Bu sebeple tıpkı milyonlarca vatandaşımız gibi kendi hür iradeleriyle hareket eden ve dekolte kıyafetlerden, dans edip eğlenmekten hoşlanan bir kısım arkadaşımızın giyim kuşamları ile yaşam tarzlarından rahatsızlık duyulması, bundan da Sayın Adnan Oktar'ın sorumlu tutulmaya çalışılmasının mantıklı bir açıklaması bulunmamaktadır. 

Bizleri din ile dekolteyi bir arada bulundurmakla suçlayanların bu suçlamaları da mantıklı değildir. ZİRA BİKİNİ MAYO GİYİP PLAJLARA İNEN, DENİZE GİREN AMA AYNI ZAMANDA NAMAZ KILIP, ORUÇ TUTAN, HATTA HACCA GİDEN BİNLERCE, ON BİNLERCE GENÇ KIZ VE KADIN VARDIR. O ZAMAN BU KİMSELERE DE AYNI HAKSIZ SUÇLAMAYI YÖNELTMEK GEREKİR. AYNI ŞEKİLDE BU KADIN VE KIZLARIN DA TERTEMİZ MASUM HANIM ARKADAŞLARIMIZ GİBİ CEZAEVLERİNE DOLDURULMALARI VE 46 KEZ MÜEBBET HAPSE EŞ DEĞER MAHKUMİYET CEZALARINA ÇARPTIRILMALARI GEREKMEKTEDİR. Çünkü dekolte giyinen birkaç arkadaşımızın bu insanlardan tek farkı A9 TV programlarında çeşitli sohbetlere katılmalarıdır.

Yanlış anlaşılmaya mahal vermemek adına, plajda bikini ve mayolarıyla denize giren, dekolte kıyafetler giymekten ve dans edip eğlenmekten hoşlanan hanım kardeşlerimizi tenzih eder; bize göre hepsinin nur gibi, tertemiz, ahlaklı ve dindar Müslüman hanımlar olduklarını da hatırlatmak isteriz.  

Kaldı ki çok defa dile getirdiğimiz gibi yüzlerce genç kız ve kadın arkadaşımız varken, bunlar içerisinden sadece 10-15 tanesi dekolte giyindiği için, tüm arkadaşlarımız 3 yılı aşkın süredir suçsuz yere cezaevlerinde tutulmakta, bin bir türlü sıkıntı ve zorluğa maruz bırakılmaktadır. 

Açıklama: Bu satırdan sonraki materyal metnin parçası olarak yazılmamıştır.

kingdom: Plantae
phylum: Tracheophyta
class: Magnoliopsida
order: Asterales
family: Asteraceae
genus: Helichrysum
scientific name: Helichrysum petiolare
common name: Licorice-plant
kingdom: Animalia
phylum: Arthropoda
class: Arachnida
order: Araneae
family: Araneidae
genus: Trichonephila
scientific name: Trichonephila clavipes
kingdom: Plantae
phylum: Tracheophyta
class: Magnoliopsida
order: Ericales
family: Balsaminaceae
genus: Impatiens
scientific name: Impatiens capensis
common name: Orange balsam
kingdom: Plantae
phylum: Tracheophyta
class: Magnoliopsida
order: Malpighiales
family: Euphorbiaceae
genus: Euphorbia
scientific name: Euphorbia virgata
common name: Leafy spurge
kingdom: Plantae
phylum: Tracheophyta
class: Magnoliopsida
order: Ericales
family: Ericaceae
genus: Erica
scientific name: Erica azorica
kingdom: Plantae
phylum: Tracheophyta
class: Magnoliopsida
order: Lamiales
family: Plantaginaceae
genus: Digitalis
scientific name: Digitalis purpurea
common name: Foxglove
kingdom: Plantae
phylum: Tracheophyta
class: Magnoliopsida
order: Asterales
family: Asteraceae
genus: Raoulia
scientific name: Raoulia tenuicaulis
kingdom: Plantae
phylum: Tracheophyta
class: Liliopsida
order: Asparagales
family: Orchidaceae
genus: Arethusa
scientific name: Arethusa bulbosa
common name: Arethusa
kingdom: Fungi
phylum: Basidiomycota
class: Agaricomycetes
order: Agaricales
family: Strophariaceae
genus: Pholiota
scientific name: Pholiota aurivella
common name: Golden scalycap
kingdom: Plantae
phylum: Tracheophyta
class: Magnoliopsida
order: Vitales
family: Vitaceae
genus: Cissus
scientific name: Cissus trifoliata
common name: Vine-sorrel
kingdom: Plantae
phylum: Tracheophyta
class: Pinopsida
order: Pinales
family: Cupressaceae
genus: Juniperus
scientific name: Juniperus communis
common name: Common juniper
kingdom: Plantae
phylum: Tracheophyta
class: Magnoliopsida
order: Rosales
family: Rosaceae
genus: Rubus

Üstelik Türkiye’nin acı bir gerçeği olarak yaklaşık 400 bin genç kız ve kadının, her gün her dakika genelevlerde, pavyon ve barlarda fuhuşa zorlanıp istismara maruz bırakılmalarını görmezden gelip, 10-15 kız arkadaşımızın dekolte kıyafetlerinin bu kadar kafaya takılmasının, bu sebeple arkadaş camiamıza büyük bir öfke beslenmesini anlayabilmek de mümkün değildir. 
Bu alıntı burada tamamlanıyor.